◆ Required action
Starting at the first line of the material and stopping after the line that contains "Blessed so that troubles would pass.", rewrite those lines with "Bizcocho" changed to "Pastel" and everything else left as it is.
================
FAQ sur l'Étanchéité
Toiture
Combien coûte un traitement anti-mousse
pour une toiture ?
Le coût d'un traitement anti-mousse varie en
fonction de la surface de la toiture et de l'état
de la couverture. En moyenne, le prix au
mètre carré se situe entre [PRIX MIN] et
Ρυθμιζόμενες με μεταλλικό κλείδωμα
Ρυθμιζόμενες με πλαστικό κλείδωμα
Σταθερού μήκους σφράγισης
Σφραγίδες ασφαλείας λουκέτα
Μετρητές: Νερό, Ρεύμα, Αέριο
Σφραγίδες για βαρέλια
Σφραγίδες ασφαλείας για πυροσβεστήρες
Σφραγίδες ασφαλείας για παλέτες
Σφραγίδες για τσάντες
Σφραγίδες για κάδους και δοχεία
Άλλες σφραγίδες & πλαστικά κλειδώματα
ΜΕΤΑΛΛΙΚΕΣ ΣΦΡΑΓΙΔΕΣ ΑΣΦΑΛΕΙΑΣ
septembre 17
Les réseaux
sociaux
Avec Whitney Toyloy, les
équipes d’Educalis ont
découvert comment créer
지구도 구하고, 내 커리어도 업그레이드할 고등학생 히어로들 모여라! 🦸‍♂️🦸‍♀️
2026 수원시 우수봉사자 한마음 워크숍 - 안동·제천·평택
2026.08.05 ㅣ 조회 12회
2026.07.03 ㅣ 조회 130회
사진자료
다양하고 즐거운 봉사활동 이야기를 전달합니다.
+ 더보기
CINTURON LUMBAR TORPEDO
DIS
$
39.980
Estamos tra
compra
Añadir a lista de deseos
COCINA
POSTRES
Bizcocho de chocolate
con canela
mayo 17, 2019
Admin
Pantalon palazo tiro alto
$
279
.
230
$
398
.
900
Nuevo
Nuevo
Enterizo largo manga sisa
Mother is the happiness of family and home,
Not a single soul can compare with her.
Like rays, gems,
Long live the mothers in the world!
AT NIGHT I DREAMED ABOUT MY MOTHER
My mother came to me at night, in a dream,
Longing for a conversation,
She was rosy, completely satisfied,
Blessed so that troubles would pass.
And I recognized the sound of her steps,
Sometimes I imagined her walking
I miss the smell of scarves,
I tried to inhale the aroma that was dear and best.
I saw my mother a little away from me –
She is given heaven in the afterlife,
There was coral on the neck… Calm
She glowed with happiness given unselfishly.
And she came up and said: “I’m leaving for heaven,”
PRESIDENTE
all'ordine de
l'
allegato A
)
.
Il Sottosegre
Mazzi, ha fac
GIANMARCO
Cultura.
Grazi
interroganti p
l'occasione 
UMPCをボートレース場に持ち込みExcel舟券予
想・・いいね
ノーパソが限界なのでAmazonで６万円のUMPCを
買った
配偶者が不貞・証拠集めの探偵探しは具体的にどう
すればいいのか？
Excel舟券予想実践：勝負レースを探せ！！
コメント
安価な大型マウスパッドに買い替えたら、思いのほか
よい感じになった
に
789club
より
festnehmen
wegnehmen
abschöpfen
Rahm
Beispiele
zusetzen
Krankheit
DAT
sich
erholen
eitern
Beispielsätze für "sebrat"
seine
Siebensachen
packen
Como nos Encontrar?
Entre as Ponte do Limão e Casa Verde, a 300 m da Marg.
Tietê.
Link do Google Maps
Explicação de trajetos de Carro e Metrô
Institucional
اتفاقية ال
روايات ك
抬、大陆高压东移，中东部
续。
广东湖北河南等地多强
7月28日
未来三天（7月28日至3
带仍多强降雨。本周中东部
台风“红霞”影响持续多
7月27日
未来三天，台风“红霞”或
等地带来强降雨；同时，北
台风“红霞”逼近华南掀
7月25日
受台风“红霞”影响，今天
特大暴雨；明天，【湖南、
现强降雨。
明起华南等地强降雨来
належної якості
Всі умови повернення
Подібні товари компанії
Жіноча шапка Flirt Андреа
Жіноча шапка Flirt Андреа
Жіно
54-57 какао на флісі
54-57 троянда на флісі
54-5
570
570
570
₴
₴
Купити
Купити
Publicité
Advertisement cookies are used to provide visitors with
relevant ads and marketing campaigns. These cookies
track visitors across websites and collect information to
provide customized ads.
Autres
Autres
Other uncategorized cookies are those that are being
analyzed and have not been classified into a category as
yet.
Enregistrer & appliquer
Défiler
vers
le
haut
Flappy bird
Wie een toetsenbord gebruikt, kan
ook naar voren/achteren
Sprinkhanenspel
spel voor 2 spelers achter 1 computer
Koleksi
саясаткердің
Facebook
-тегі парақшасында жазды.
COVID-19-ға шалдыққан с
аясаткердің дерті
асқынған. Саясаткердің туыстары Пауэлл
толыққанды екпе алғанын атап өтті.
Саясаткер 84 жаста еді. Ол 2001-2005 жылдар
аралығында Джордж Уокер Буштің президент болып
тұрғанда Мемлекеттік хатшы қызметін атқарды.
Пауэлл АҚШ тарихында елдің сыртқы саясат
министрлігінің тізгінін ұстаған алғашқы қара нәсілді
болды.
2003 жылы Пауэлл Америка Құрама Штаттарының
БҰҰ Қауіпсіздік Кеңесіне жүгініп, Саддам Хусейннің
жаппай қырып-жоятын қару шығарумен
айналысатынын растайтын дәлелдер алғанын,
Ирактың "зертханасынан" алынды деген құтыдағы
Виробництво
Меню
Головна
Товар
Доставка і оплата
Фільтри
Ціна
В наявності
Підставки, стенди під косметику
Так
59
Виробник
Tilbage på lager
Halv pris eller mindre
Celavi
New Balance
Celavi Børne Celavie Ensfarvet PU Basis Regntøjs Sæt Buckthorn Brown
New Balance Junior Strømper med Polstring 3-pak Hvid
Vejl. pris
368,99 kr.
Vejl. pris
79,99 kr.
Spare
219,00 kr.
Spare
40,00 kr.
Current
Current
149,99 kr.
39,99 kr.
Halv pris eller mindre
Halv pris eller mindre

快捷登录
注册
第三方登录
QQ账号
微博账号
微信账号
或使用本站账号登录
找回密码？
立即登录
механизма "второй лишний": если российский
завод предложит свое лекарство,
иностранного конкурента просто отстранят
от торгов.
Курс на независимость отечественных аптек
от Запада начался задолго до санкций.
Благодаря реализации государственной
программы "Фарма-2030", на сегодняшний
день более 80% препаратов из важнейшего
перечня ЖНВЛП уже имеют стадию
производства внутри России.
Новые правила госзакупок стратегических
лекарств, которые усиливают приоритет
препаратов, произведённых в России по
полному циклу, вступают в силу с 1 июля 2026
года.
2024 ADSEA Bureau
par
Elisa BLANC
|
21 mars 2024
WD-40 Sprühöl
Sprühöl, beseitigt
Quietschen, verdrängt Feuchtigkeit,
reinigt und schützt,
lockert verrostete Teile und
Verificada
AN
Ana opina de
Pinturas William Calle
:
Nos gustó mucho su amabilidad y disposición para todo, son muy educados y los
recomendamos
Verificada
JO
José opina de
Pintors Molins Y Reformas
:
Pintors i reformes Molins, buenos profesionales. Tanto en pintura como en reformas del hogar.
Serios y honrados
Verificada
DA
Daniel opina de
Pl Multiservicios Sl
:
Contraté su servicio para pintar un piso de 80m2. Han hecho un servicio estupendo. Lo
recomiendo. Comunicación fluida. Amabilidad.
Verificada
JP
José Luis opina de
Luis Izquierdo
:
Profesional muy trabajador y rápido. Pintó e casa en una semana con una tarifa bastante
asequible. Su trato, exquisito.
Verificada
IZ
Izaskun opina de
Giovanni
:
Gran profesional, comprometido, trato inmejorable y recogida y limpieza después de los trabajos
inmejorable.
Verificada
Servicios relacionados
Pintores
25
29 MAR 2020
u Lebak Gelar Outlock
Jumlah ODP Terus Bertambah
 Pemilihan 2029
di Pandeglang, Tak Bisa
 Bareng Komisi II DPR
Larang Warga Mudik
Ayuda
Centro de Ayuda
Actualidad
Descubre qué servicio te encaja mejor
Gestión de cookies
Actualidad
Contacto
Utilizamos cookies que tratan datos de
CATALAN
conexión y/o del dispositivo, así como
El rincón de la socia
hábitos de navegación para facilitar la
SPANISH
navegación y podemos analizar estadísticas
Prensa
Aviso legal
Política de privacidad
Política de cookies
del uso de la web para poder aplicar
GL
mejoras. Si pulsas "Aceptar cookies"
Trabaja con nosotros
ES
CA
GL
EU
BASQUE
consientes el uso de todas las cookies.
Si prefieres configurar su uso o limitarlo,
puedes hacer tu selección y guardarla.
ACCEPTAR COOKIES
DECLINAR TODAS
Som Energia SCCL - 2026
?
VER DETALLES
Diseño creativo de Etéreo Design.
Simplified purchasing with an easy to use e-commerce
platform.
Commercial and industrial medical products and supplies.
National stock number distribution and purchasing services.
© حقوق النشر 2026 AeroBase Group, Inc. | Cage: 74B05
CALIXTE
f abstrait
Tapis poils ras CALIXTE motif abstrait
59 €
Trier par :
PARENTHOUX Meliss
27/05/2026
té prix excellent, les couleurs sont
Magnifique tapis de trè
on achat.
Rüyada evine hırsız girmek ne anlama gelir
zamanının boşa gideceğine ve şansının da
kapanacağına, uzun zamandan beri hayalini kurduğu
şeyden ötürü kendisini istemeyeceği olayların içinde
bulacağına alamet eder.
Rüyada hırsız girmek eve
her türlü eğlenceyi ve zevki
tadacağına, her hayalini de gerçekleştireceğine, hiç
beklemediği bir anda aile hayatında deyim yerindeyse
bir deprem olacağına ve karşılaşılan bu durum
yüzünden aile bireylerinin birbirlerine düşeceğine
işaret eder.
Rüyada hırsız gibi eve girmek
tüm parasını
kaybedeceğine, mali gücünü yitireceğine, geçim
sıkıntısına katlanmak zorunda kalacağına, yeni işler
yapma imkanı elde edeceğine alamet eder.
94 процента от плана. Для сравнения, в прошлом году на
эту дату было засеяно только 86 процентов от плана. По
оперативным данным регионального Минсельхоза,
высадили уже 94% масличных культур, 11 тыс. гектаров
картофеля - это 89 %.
================
◆ Response area
FAQ sur l'Étanchéité
Toiture
Combien coûte un traitement anti-mousse
pour une toiture ?
Le coût d'un traitement anti-mousse varie en
fonction de la surface de la toiture et de l'état
de la couverture. En moyenne, le prix au
mètre carré se situe entre [PRIX MIN] et
Ρυθμιζόμενες με μεταλλικό κλείδωμα
Ρυθμιζόμενες με πλαστικό κλείδωμα
Σταθερού μήκους σφράγισης
Σφραγίδες ασφαλείας λουκέτα
Μετρητές: Νερό, Ρεύμα, Αέριο
Σφραγίδες για βαρέλια
Σφραγίδες ασφαλείας για πυροσβεστήρες
Σφραγίδες ασφαλείας για παλέτες
Σφραγίδες για τσάντες
Σφραγίδες για κάδους και δοχεία
Άλλες σφραγίδες & πλαστικά κλειδώματα
ΜΕΤΑΛΛΙΚΕΣ ΣΦΡΑΓΙΔΕΣ ΑΣΦΑΛΕΙΑΣ
septembre 17
Les réseaux
sociaux
Avec Whitney Toyloy, les
équipes d’Educalis ont
découvert comment créer
지구도 구하고, 내 커리어도 업그레이드할 고등학생 히어로들 모여라! 🦸‍♂️🦸‍♀️
2026 수원시 우수봉사자 한마음 워크숍 - 안동·제천·평택
2026.08.05 ㅣ 조회 12회
2026.07.03 ㅣ 조회 130회
사진자료
다양하고 즐거운 봉사활동 이야기를 전달합니다.
+ 더보기
CINTURON LUMBAR TORPEDO
DIS
$
39.980
Estamos tra
compra
Añadir a lista de deseos
COCINA
POSTRES
Pastel de chocolate
con canela
mayo 17, 2019
Admin
Pantalon palazo tiro alto
$
279
.
230
$
398
.
900
Nuevo
Nuevo
Enterizo largo manga sisa
Mother is the happiness of family and home,
Not a single soul can compare with her.
Like rays, gems,
Long live the mothers in the world!
AT NIGHT I DREAMED ABOUT MY MOTHER
My mother came to me at night, in a dream,
Longing for a conversation,
She was rosy, completely satisfied,
Blessed so that troubles would pass.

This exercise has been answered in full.